§ Given records:
━━━━━━

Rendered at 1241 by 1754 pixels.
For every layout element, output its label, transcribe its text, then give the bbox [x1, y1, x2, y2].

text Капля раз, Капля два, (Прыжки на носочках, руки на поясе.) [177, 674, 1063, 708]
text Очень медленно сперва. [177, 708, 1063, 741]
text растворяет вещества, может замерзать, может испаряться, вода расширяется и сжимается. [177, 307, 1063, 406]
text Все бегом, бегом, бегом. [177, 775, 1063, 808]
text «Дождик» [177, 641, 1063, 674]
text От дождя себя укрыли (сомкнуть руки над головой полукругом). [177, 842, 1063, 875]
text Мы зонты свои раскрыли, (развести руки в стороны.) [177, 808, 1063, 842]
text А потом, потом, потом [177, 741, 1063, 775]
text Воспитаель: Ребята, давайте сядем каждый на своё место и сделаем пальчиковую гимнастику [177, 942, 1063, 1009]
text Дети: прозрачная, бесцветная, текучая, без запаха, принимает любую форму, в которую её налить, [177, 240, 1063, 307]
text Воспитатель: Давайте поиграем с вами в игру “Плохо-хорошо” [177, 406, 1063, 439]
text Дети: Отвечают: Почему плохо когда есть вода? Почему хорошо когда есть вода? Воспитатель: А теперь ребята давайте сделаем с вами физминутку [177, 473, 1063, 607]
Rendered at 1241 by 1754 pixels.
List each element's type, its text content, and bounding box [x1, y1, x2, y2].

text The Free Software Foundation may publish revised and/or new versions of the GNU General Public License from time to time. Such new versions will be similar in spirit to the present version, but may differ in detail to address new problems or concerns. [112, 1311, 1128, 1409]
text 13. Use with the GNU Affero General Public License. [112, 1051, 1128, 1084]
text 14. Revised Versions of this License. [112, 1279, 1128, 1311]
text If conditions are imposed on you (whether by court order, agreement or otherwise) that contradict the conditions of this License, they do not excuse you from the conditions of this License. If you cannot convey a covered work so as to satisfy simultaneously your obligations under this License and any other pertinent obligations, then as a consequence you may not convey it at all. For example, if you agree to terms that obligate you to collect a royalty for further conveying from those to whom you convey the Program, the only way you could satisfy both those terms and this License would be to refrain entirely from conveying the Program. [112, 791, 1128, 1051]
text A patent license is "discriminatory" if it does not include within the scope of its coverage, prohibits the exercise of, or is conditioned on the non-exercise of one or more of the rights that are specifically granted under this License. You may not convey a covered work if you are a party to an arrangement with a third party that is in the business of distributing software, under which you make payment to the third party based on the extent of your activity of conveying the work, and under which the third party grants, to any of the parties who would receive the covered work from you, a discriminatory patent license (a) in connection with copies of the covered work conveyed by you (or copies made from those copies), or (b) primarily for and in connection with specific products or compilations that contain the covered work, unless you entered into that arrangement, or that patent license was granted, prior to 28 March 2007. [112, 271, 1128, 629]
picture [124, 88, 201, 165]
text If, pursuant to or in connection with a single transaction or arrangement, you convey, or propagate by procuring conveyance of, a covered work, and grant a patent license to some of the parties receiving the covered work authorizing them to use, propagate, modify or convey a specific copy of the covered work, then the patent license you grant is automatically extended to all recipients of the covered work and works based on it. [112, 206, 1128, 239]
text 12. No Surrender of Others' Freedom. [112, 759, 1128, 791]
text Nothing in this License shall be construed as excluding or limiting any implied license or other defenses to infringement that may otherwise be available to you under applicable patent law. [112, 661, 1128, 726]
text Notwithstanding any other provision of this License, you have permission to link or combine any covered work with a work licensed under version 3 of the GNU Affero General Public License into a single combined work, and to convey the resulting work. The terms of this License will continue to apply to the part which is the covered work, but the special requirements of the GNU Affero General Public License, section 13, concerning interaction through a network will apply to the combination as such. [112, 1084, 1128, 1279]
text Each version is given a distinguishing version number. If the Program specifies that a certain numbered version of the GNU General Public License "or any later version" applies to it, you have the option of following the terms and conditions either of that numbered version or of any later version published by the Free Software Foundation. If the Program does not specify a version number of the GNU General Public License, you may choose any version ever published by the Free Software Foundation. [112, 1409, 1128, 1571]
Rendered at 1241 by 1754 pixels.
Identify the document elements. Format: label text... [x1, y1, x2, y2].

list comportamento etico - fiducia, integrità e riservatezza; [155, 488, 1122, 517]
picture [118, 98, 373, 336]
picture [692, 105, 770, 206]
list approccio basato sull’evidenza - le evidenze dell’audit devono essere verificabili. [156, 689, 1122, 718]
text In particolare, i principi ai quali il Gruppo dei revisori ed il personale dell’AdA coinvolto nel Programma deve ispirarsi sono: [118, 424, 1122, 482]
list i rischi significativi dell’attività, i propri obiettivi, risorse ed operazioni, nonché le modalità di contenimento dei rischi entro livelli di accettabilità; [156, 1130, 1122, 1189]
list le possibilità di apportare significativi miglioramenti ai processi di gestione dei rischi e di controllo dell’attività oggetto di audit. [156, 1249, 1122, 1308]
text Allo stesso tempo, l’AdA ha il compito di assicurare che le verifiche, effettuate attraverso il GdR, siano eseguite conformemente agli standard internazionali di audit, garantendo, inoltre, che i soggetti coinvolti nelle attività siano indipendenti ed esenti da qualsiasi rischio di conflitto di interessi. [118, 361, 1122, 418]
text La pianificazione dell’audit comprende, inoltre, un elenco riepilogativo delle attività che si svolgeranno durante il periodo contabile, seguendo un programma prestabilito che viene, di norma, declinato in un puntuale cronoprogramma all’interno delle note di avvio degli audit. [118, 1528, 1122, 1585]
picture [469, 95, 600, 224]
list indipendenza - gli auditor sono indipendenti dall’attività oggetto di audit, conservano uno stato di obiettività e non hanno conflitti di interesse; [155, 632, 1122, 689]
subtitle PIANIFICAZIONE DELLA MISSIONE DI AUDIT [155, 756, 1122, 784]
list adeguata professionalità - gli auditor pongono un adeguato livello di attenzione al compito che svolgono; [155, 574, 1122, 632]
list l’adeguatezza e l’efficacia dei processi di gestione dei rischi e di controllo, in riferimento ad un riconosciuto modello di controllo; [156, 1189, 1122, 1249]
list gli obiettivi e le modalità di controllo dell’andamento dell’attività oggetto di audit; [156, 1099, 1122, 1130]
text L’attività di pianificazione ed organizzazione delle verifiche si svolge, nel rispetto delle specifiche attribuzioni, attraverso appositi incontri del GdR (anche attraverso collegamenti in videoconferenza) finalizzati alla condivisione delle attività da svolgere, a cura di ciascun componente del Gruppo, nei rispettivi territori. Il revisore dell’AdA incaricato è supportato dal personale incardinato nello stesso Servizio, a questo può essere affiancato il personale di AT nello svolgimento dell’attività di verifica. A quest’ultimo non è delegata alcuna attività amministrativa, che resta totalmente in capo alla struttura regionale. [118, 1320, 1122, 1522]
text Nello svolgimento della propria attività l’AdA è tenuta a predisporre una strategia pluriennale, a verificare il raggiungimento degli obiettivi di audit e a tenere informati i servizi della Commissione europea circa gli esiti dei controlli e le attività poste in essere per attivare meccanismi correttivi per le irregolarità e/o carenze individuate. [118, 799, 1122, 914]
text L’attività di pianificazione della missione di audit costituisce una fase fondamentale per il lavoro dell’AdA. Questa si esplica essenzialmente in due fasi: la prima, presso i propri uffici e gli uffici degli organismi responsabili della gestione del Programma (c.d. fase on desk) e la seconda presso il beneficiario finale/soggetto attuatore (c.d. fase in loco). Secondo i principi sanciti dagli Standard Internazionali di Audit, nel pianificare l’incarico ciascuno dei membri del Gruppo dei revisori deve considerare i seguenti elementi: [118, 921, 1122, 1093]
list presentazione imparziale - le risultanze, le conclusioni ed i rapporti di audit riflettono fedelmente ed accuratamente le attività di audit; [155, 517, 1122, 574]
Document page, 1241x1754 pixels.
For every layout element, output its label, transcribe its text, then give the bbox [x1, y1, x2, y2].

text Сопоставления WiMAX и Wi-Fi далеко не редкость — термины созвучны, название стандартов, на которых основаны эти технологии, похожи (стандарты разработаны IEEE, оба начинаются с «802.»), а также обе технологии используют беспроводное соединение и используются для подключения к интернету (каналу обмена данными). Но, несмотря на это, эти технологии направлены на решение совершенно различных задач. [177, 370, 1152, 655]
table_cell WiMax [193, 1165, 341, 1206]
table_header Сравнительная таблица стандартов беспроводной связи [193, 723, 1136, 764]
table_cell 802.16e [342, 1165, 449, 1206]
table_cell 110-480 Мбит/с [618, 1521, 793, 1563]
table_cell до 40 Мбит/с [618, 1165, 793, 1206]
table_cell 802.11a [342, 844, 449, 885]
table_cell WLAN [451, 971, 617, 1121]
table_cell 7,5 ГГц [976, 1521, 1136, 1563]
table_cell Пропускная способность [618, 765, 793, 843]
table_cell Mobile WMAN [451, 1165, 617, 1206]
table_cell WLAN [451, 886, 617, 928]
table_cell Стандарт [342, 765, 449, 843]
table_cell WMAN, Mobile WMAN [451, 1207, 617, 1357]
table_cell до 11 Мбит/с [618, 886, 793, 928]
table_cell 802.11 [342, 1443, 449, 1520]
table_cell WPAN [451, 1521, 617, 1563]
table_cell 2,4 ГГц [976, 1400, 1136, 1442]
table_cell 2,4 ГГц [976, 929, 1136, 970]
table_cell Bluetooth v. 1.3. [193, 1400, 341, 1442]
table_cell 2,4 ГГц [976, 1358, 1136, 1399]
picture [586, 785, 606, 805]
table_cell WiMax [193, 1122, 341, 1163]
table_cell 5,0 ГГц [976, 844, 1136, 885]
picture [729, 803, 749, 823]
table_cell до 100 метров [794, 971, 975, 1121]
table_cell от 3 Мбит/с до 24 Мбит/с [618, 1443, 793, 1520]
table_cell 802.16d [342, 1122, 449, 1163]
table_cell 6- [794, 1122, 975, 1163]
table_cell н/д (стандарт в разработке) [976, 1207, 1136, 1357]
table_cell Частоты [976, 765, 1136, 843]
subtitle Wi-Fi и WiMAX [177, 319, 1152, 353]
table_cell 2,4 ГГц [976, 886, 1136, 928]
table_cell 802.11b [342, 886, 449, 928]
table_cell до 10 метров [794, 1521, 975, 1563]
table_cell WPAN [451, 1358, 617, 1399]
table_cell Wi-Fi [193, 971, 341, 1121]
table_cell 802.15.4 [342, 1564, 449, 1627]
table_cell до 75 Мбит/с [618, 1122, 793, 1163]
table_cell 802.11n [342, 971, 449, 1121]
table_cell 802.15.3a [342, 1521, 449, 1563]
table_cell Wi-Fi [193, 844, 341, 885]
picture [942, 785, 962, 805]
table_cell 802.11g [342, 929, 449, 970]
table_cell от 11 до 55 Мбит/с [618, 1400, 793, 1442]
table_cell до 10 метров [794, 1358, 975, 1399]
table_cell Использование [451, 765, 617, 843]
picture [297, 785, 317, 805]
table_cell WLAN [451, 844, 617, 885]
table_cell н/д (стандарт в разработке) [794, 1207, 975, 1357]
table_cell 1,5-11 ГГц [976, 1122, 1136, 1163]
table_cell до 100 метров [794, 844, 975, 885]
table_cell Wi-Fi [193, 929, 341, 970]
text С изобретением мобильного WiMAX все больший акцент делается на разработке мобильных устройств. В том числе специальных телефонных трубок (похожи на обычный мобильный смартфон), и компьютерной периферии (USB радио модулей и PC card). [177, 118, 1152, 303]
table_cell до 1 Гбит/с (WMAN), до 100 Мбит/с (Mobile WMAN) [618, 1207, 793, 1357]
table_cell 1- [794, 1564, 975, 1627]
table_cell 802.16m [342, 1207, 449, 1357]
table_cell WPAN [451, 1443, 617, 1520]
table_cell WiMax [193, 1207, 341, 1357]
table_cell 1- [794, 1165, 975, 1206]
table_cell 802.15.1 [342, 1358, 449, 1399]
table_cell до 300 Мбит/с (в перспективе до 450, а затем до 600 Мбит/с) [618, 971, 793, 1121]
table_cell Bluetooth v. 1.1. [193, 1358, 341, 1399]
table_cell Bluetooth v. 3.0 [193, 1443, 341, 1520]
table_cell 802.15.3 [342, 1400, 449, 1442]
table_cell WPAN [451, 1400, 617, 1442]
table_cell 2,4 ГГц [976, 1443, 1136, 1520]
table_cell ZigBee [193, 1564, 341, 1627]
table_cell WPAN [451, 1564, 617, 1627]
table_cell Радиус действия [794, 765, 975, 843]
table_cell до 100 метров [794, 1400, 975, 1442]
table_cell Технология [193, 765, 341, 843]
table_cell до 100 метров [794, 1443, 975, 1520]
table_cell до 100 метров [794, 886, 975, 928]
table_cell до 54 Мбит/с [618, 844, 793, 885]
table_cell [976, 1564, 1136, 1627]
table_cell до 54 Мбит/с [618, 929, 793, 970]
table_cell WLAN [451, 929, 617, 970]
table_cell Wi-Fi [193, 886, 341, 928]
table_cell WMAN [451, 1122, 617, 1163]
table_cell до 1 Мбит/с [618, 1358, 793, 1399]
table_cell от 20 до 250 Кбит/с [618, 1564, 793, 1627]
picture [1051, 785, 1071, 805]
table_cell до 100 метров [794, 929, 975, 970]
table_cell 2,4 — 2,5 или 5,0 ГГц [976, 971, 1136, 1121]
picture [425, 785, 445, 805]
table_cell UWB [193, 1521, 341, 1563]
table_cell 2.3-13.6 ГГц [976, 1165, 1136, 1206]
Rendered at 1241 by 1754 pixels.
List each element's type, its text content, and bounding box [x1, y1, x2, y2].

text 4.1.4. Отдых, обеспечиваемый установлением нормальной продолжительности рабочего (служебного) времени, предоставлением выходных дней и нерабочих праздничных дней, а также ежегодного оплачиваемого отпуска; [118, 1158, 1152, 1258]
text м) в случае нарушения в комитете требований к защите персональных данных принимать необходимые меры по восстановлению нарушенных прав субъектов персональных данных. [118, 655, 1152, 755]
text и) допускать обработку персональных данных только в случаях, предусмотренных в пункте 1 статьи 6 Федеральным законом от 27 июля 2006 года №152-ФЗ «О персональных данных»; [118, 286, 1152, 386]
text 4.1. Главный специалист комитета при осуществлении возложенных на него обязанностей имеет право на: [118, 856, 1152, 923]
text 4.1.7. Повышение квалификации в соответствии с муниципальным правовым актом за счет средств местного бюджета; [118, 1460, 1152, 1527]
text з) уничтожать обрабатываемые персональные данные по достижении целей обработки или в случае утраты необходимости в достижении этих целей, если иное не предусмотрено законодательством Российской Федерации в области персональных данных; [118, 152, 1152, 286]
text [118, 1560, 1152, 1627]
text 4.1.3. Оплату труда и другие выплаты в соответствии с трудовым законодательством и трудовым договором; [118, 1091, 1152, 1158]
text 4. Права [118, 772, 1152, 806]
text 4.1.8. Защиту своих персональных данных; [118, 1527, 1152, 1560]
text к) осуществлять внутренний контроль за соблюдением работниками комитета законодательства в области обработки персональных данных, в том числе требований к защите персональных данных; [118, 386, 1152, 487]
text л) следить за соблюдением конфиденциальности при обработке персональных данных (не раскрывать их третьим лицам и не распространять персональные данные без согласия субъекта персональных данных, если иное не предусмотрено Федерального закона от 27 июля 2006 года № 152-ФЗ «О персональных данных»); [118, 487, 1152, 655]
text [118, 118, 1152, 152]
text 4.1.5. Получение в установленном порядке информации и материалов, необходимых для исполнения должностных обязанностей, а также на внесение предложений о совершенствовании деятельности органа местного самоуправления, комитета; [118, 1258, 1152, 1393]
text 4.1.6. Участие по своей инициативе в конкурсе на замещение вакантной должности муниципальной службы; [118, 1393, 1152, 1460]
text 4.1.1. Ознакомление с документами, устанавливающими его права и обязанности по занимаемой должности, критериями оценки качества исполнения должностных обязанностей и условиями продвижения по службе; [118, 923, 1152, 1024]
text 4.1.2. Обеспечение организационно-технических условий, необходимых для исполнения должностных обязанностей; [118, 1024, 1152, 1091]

━━━━━━

§ Instruction: Report the lines above that have the word "Воспитатель" in them.

§ Exercise output:
text Воспитатель: Давайте поиграем с вами в игру “Плохо-хорошо” [177, 406, 1063, 439]
text Дети: Отвечают: Почему плохо когда есть вода? Почему хорошо когда есть вода? Воспитатель: А теперь ребята давайте сделаем с вами физминутку [177, 473, 1063, 607]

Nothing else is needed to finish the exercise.